I agree with Malcolm Berko (“Social Security not entitlement; you earned it,” April 6) that prosperous, altruistic retirees should feel no remorse about accepting Social Security. But unlike Berko, I think it’s right to call Social Security an “entitlement.” Berko considers “entitlement” a dirty word, benefits that recipients “don’t pay for.” It really means any legal government transfer of money or other value to individuals. His real argument is that social insurance (payouts based on contributions) isn’t welfare (payouts based on poverty).
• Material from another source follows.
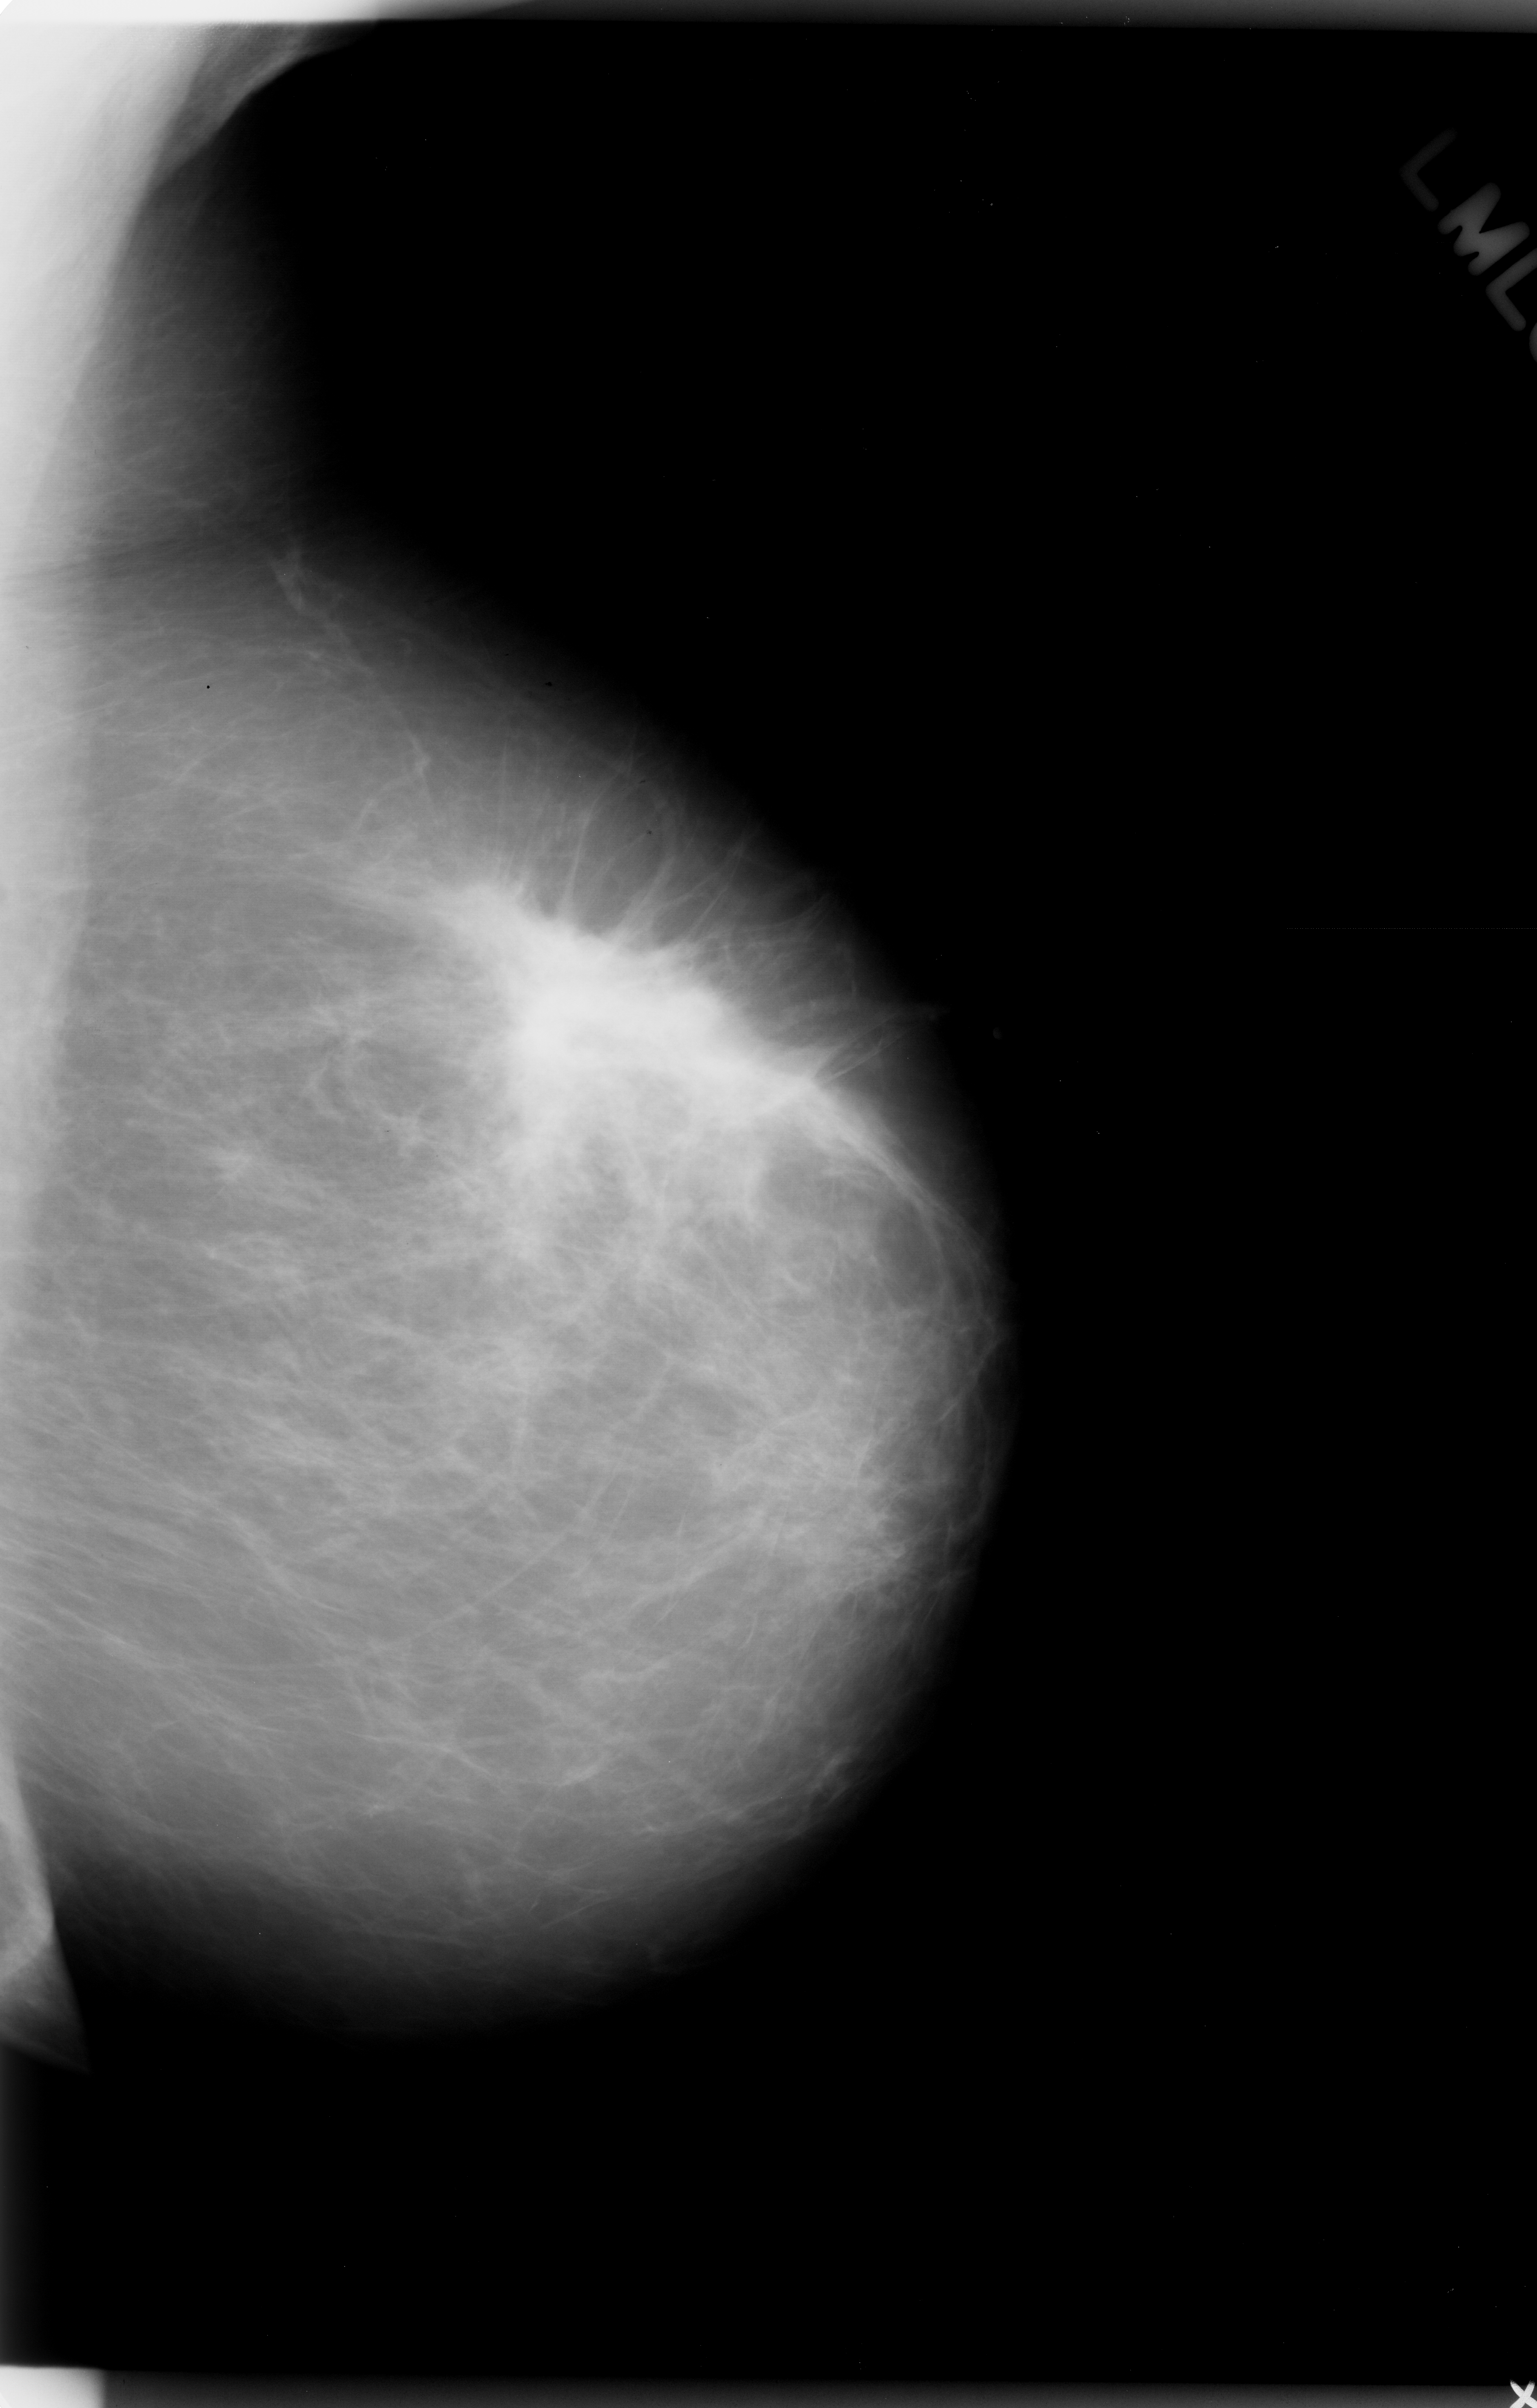
Digitized screen-film mammogram; left breast; mediolateral oblique (MLO) view; breast composition: almost entirely fatty (BI-RADS density category 1 of 4).
Finding: mass, shape irregular, margins spiculated; BI-RADS assessment category 5; pathology result (as recorded, not read from the image): malignant.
What we “paid for” and receive isn’t so formulaic. Most Medicaid recipients, especially of the most costly, long-term care, paid taxes as workers. Retirees didn’t self-fund Social Security accounts that “belong to” them; current workers’ taxes fund current benefits. Data contradict Berko’s “educated guess” about balances over lifetimes: Not long ago many got back contributions plus interest in under two years, but projections are that future retirees will not “get back” what we paid. The president’s budget proposal or other legislation could alter that.

“Entitlements” also include tax incentives such as mortgage interest deductions, which dwarf low-income housing assistance. President Obama’s proposal has potential to promote overdue, comprehensive debate about making “entitlements” humane, fair, efficient, and sustainable.